Insurance generally refers to a legally enforceable contract—known as an insurance policy—in which an insurance company (the insurer) agrees to (1) defend the person or entity who purchased the policy (the insured) against future claims or lawsuits; and (2) pay for losses (usually financial) that are covered under the written terms of the insurance policy.
These two primary legal obligations of an insurer under a liability insurance policy are known as the duty to defend and the duty to indemnify.
Insurance may be purchased to cover a wide range of future claims or losses—ranging from health insurance to pay future medical expenses, to commercial general liability (CGL) to cover future claims and losses incurred by a business.
In Arkansas, insurance is regulated by state statutes and overseen by the Arkansas Insurance Department. The duty to defend and the duty to indemnify are fundamental obligations of an insurer under a liability insurance policy. The duty to defend requires the insurer to provide legal defense for the insured against claims or lawsuits that fall within the scope of the insurance coverage. The duty to indemnify means the insurer must pay for any covered losses or damages that the insured is found liable for, up to the policy limits.
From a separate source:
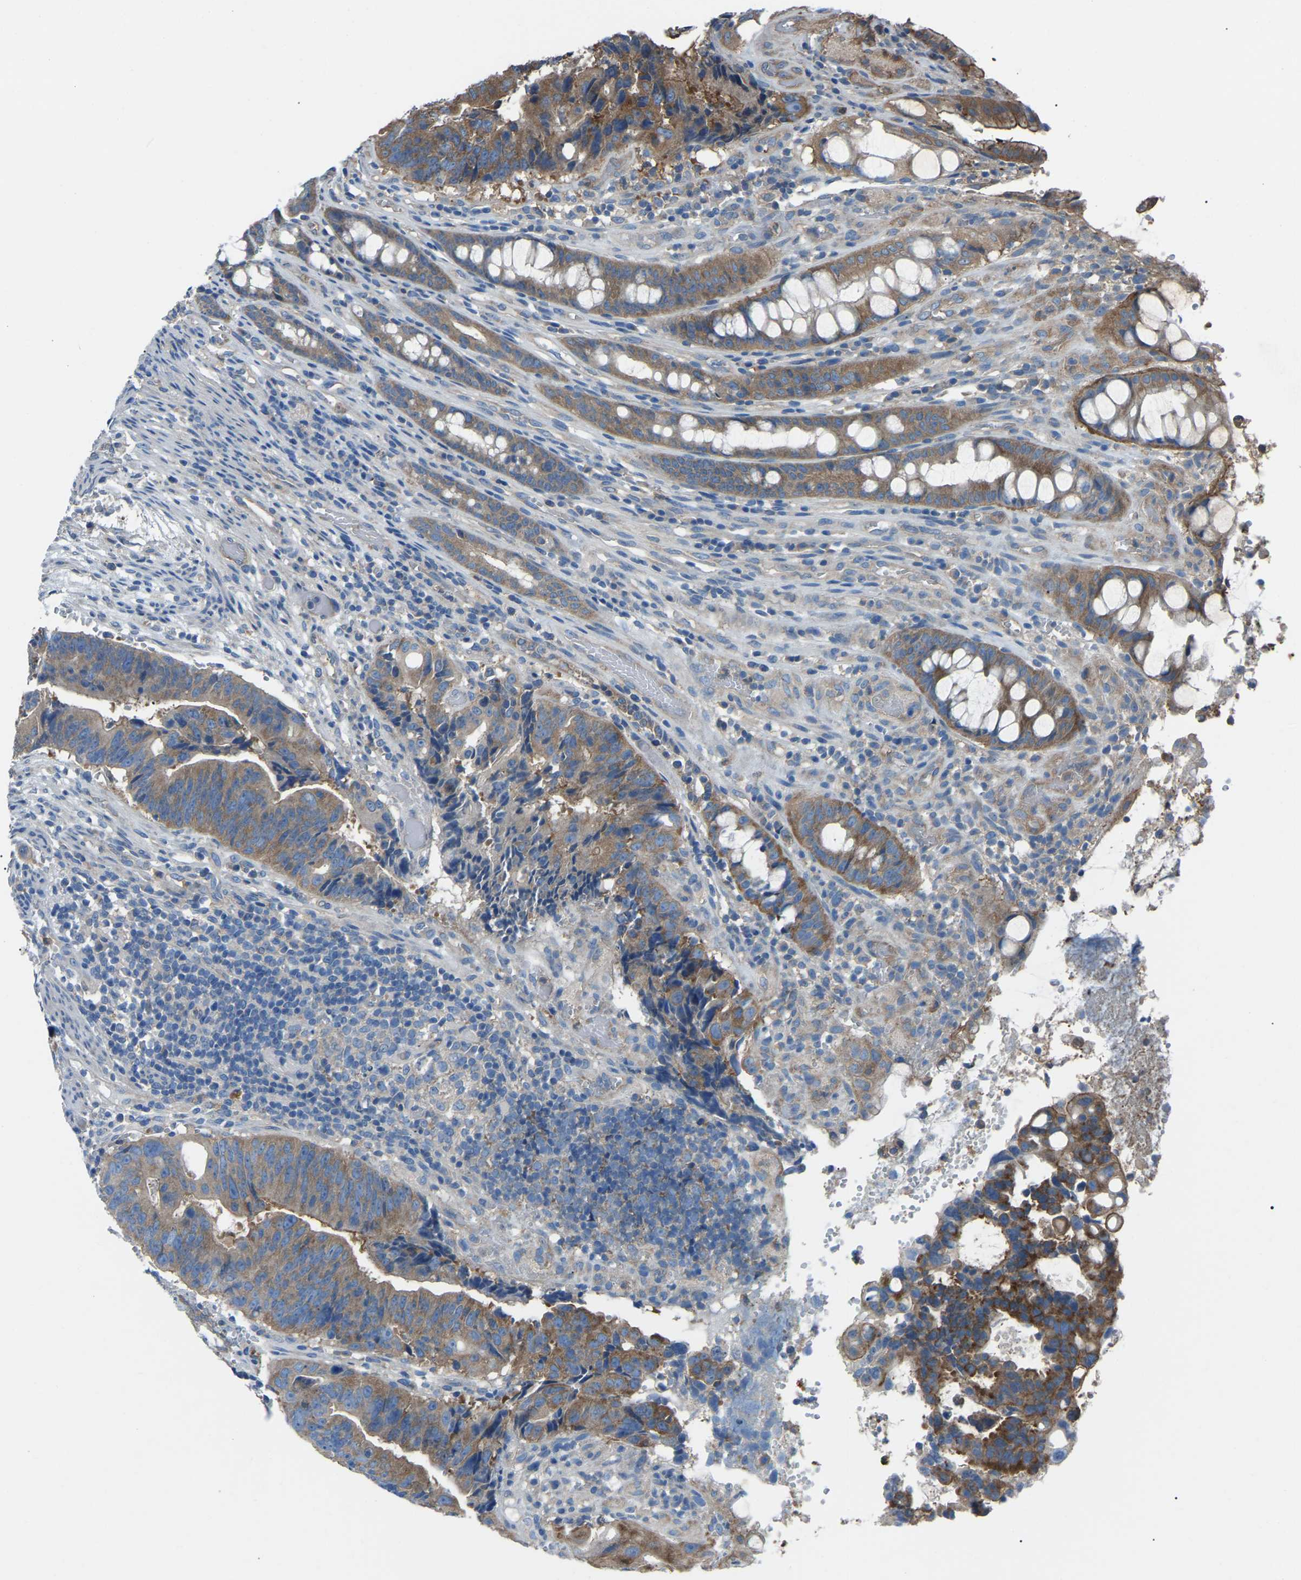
{"staining": {"intensity": "moderate", "quantity": ">75%", "location": "cytoplasmic/membranous"}, "tissue": "colorectal cancer", "cell_type": "Tumor cells", "image_type": "cancer", "snomed": [{"axis": "morphology", "description": "Adenocarcinoma, NOS"}, {"axis": "topography", "description": "Colon"}], "caption": "High-magnification brightfield microscopy of colorectal adenocarcinoma stained with DAB (brown) and counterstained with hematoxylin (blue). tumor cells exhibit moderate cytoplasmic/membranous positivity is seen in about>75% of cells.", "gene": "AIMP1", "patient": {"sex": "female", "age": 57}}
Insurance policies in Arkansas can cover various risks, including health insurance for medical expenses and commercial general liability (CGL) insurance for business-related claims and losses. Policyholders in Arkansas are protected by state laws that require insurance policies to be clear and enforceable, and insurers must act in good faith and deal fairly with insured parties. Failure to adhere to these duties can result in legal action against the insurer, including claims of bad faith.